Neither Google nor Facebook are being anything but transparent about their own roles in new parts of the Internet ecosystem, whether that is moves into e-commerce as a foundational business model, pioneering use of new Internet access platforms or accepting new roles in app hosting, transport or backhaul.
Long past is the time when Google or Facebook solely sourced their global connectivity from capacity providers, their networking gear from traditional original equipment manufacturers or their data center requirements from third party data center operators.
Having achieved huge scale, both firms now can make different “make versus buy” decisions. And the increasing trend is to “make” rather than “buy.” That makes the large app providers clear examples of “frenemies.”
They both buy from, and compete with, traditional suppliers of transport, access, data center support, networking gear and software.
In many markets, that should lead to many new opportunities to work with the likes of Google and Facebook as backhaul and transport providers.
That is how Google, Facebook and most proposed low earth orbit satellite constellations are planning on coming to market with new Internet access platforms. Basically, all propose use of their new platforms for backhaul and transport.
That said, Google Fiber and Nexus also directly compete with existing suppliers.

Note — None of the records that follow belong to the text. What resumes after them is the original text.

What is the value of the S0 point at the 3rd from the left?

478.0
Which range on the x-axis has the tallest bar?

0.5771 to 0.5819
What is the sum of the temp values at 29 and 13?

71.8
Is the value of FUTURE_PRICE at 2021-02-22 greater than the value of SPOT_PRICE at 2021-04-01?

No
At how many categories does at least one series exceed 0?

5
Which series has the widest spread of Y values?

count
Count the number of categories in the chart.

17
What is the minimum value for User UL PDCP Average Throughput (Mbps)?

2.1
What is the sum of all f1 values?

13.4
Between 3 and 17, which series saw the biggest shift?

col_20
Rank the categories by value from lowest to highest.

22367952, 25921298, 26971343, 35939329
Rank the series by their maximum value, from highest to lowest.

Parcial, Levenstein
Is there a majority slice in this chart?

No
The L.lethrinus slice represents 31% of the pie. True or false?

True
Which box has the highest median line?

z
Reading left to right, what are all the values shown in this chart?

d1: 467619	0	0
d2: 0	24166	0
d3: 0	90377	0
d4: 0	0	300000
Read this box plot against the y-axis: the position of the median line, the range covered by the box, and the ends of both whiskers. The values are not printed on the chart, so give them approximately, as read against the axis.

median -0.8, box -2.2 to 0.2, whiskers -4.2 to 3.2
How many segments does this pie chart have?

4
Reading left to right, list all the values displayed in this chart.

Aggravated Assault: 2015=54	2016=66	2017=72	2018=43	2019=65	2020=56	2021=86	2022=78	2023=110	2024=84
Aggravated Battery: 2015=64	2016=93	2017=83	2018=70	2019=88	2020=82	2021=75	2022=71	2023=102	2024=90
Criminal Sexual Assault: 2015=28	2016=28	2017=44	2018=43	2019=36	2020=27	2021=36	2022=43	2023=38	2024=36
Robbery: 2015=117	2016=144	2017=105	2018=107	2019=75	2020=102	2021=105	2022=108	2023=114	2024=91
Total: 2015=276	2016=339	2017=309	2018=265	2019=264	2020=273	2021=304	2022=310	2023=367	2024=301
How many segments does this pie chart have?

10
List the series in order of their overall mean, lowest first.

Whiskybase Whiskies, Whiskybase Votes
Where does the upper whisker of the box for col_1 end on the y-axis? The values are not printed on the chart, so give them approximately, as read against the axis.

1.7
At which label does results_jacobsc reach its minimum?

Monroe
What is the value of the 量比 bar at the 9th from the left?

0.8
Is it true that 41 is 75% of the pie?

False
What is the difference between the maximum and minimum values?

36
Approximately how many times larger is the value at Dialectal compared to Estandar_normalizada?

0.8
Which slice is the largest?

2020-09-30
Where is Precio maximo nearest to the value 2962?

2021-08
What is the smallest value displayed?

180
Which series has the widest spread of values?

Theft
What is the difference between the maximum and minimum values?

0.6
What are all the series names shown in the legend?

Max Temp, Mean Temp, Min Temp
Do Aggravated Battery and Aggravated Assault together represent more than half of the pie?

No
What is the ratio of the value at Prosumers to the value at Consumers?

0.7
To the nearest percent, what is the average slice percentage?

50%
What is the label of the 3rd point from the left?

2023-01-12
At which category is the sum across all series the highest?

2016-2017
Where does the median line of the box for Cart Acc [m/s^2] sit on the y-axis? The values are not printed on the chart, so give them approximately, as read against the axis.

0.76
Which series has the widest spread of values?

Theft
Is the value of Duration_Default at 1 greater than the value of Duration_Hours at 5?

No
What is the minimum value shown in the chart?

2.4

In India, both Google and Internet Basics (Facebook) are working with existing Internet service providers to build out public Wi-Fi networks.
And though the decisions will be no easier than in the past, affected contestants will have to decide how to work with, or compete with, the likes of Google and Facebook at many layers of the protocol stack, not just the physical and transport layers.
In most cases, access and transport providers will mostly avoid competing at the application layer. At some point, scale advantages held by the biggest app providers are too great to overcome.
That appears to be a growing reality in the cloud computing business, where public cloud increasingly is concentrated among the ranks of Amazon Web Services, Microsoft and Google, many would argue. Private and hybrid cloud computing continues to be the place where others have significant market share.
Private cloud continues to offer more opportunity for rival suppliers. By 2018, 31 percent of cloud workloads will be in public cloud data centers, up from 22 percent in 2013. That represents a compound annual growth rate (CAGR) of 33 percent from 2013 to 2018.
By 2018, 69 percent of the cloud workloads will be in private cloud data centers, down from 78 percent in 2013. That represents a CAGR of 21 percent from 2013 to 2018, according to Cisco.
The point is that there are few completely fixed roles in the Internet ecosystem. That means every contestant will compete with, and cooperate with, other participants at various times, in different places, for distinct reasons.
Perhaps there are other implications as well. Most observers of business strategy would note that, over the long haul, a bifurcated, or barbell structure tends to develop.
That is to say, there are a relatively few market leaders with most of the share (customers and revenue), but also many many small firms with some niche strategy, dependent for success on the very inability of large firms to compete in small markets.
If so, then there might be many new opportunities for specialists, even in the scale-driven consumer services business. Large providers will continue to dominate the “commodity” parts of the business.
Specialists will have greatest opportunities in niches of various types, geographic or functional. Only a large firm might be able to supply mobile services effectively and sustainably across a subcontinent.
But it also is likely there will be room for local specialists as well, even in the “commodity” Internet access business, simply because the large-firm business model will not work everywhere, always.